“Hush! hush, Herlinda! O God, my child, what can this be to thee?” Doña Feliz shuddered as she spoke. She glanced at the closed window; the walls she knew to be a yard in thickness, yet she wished them double, lest a sound of these wild ravings should escape.

“Feliz, you dare not tell me!—then it is true! he is murdered! lost, lost to me forever!” The young girl slipped like water through the arms that would have clasped her, crouching upon the floor, wringing her hands, tearless, voiceless, after her last despairing words. Feliz attempted to raise her, but in vain.

Carmen, aroused by the sounds of distress, appeared in the doorway which connected the two rooms. “Back! go back!” cried Doña Feliz, and the child frightened and whimpering, withdrew. Feliz turned to the governess,—the deep dejection of her attitude struck her; and at that moment Doña Isabel appeared.

“Herlinda,” she began, “this is sad news; but remember—” she paused, looked with stern disapprobation, then her superb self-possession giving way, she rushed to her daughter and clasped her arm. “Rise! rise!” she cried; “this excess of emotion shames you and me. This is folly. Rise, I say! He could never have been anything, child, to thee!”

Herlinda did not move, she did not even look up. She had always feared her mother; had trembled at her slightest word of blame; had been like wax under her hand. Yet now she was as marble; her hands had dropped on her lap; she was rigid to the touch; only the deep moans that burst from her white lips proved that she lived.

The attitude was expressive of such utter despair that it was of itself a revelation; and presently the moans formed themselves into words: “My God! my God! I am undone! he is dead! he is dead!”

The words bore a terrible significance to the listeners. Doña Isabel turned her eyes upon Feliz, and read upon her face the thought that had forced its way to her own mind. Her face paled; she dropped her daughter’s arm and drew back. The act itself was an accusation. Perhaps the girl felt it so. She suddenly wrung her hands distractedly, and sprang to her feet, exclaiming, “My husband! my husband! Let me go to him! he cannot be dead! he is not dead!”
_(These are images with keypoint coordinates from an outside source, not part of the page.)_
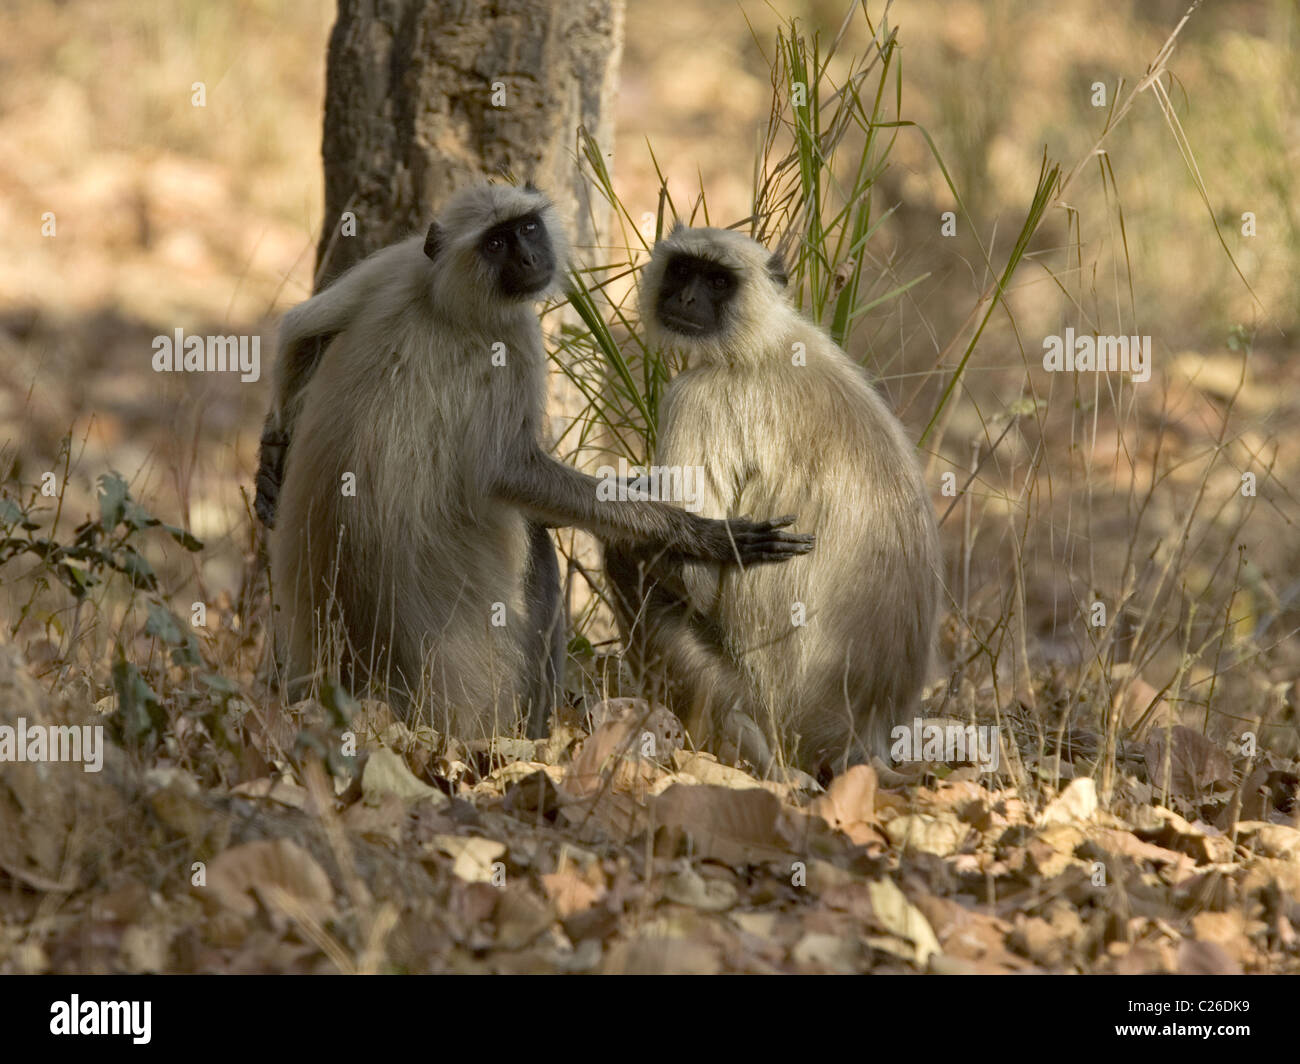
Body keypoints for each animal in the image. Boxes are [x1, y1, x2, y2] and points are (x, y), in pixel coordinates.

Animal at [263, 184, 811, 738]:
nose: (529, 257)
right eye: (496, 243)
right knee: (537, 553)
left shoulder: (400, 262)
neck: (443, 299)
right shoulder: (513, 332)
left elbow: (301, 329)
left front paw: (271, 464)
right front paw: (699, 533)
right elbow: (513, 475)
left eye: (526, 229)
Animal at [603, 222, 941, 780]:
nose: (687, 298)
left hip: (751, 701)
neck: (765, 341)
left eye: (718, 281)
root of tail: (861, 740)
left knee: (622, 560)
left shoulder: (694, 397)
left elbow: (696, 580)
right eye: (682, 269)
The words “My husband” fell like a thunderbolt among them. Herlinda had rushed to the door, but Doña Feliz caught her in her strong arms, and forced her back. “Tell us what you mean!” she ejaculated; while the frightened governess plucked her by the sleeve, reiterating again and again, “Pardon! pardon! entreat your mother’s pardon!”

But the terrible turn affairs had taken had driven the thought of pardon, or the need of it, from her mind. “I tell you I am his wife! Ah, you think that cannot be, but it is true; the Irish priest married us four months ago in Las Parras. Let me go, Feliz, let me go! I am his wife!”

“This is madness!” interrupted Doña Isabel, in a voice of such preternatural calmness that her daughter turned as if awestricken to look at her. “Unhappy girl, you cannot have been that man’s wife. You have been betrayed! Child! child! the house of Garcia is disgraced!”